🤖 AI Summary
This study addresses the lack of safety evaluation regarding medical information consistency in large language models (LLMs) when delivering health advice to diverse users. The authors propose MIRA, the first bilingual benchmark for auditing medical responses, comprising 4,320 multidimensional prompts derived from 60 expert-reviewed medical questions to systematically assess model consistency across variations in language, register, and health literacy. Their analysis reveals a previously undocumented phenomenon termed “Differential Information Dilution” (DID), wherein mainstream LLMs significantly omit critical medical details when responding to low–health literacy prompts. To mitigate this issue, the paper introduces a knowledge-guided prompting strategy that effectively enhances informational completeness, reducing excessive simplification by approximately 8% in Claude and 6% in Qwen.
📝 Abstract
Large language models (LLMs) are increasingly used to provide public-facing health information, yet existing safety evaluations overlook whether responses preserve comparable medical information across different user phrasings of the same question.
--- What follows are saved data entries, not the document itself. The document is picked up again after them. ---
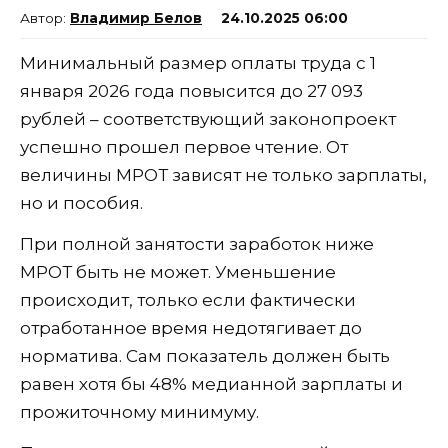
Владимир Белов
24.10.2025 06:00
Минимальный размер оплаты труда с 1
января 2026 года повысится до 27 093
рублей – соответствующий законопроект
успешно прошел первое чтение. От
величины МРОТ зависят не только зарплаты,
но и пособия.
При полной занятости заработок ниже
МРОТ быть не может. Уменьшение
происходит, только если фактически
отработанное время недотягивает до
норматива. Сам показатель должен быть
равен хотя бы 48% медианной зарплаты и
прожиточному минимуму.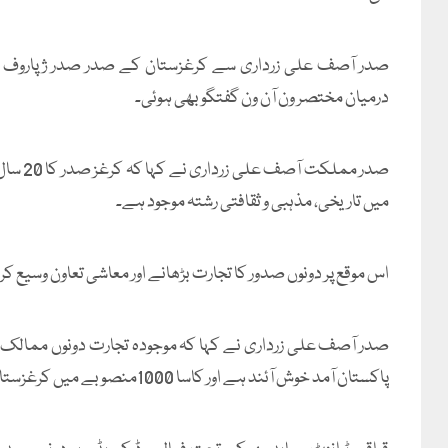
صدر آصف علی زرداری سے کرغزستان کے صدر صدر ژپاروف کی 
درمیان مختصر ون آن ون گفتگو بھی ہوئی۔
صدر ممل
میں تاریخی، مذہبی و ثقافتی رشتہ موجود ہے۔
اس موقع پر دونوں صدور کا تجارت بڑھانے اور معاشی تعاون وسیع کرن
صدر آصف علی زرداری نے کہا کہ موجودہ تجارت دونوں ممالک
پاکستان آمد خوش آئند ہے اور کاسا 1000منصوبے میں کرغزستان کا حصہ مکمل ہے اور پاکستان بھی آخری مراحل میں ہے۔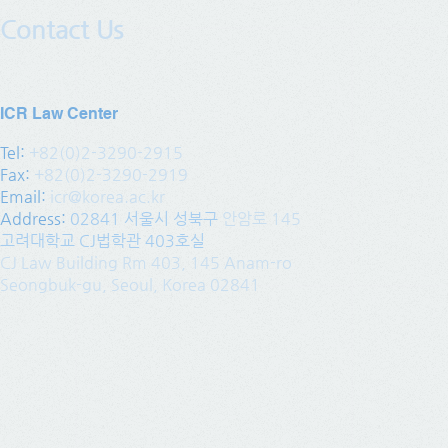
Contact Us
ICR Law Center
Tel:
+82(0)2-3290-2915
Fax:
+82(0)2-3290-2919
Email:
icr@korea.ac.kr
Address
:
02841 서울시 성북구
안암로 145
고려대학교 CJ법학관 403호실
CJ Law Building Rm 403, 145 Anam-ro
Seongbuk-gu, Seoul, Korea 02841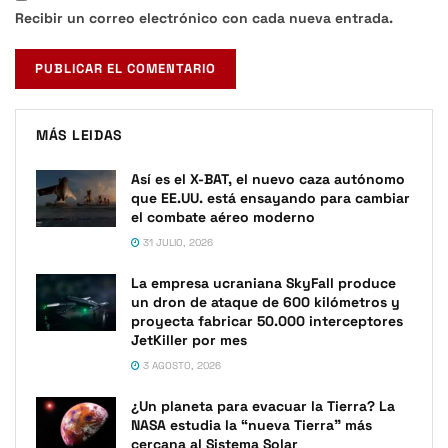
Recibir un correo electrónico con cada nueva entrada.
MÁS LEIDAS
Así es el X-BAT, el nuevo caza autónomo
que EE.UU. está ensayando para cambiar
el combate aéreo moderno
31 JULIO, 2026
La empresa ucraniana SkyFall produce
un dron de ataque de 600 kilómetros y
proyecta fabricar 50.000 interceptores
JetKiller por mes
3 AGOSTO, 2026
¿Un planeta para evacuar la Tierra? La
NASA estudia la “nueva Tierra” más
cercana al Sistema Solar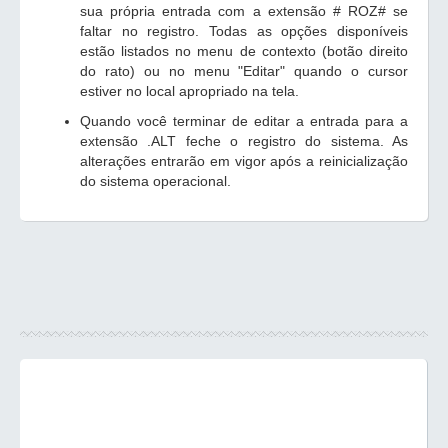
sua própria entrada com a extensão # ROZ# se
faltar no registro. Todas as opções disponíveis
estão listados no menu de contexto (botão direito
do rato) ou no menu "Editar" quando o cursor
estiver no local apropriado na tela.
Quando você terminar de editar a entrada para a
extensão .ALT feche o registro do sistema. As
alterações entrarão em vigor após a reinicialização
do sistema operacional.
To address this, we introduce the Medical Information Response Audit (MIRA), a bilingual, controlled benchmark that assesses whether LLMs provide comparable medical information across user-side language, register, and health literacy signals. MIRA contains 4,320 prompts built from 60 medically reviewed, low-risk health questions. Across five mainstream LLMs, models answered all medical questions, but responses to low health-literacy signals consistently omitted more key information, provided fewer concrete next steps, and offered less support for independent judgment. We term this pattern Differential Information Dilution (DID). Language effects are model-specific rather than uniformly worse for non-English prompts. A comparison with 300 real-world health queries provides preliminary evidence of rank-order validity. A knowledge-guided mitigation prompt reduces information dilution for most models, with the largest reductions in underinformative simplification observed for Claude (~8%) and Qwen (~6%).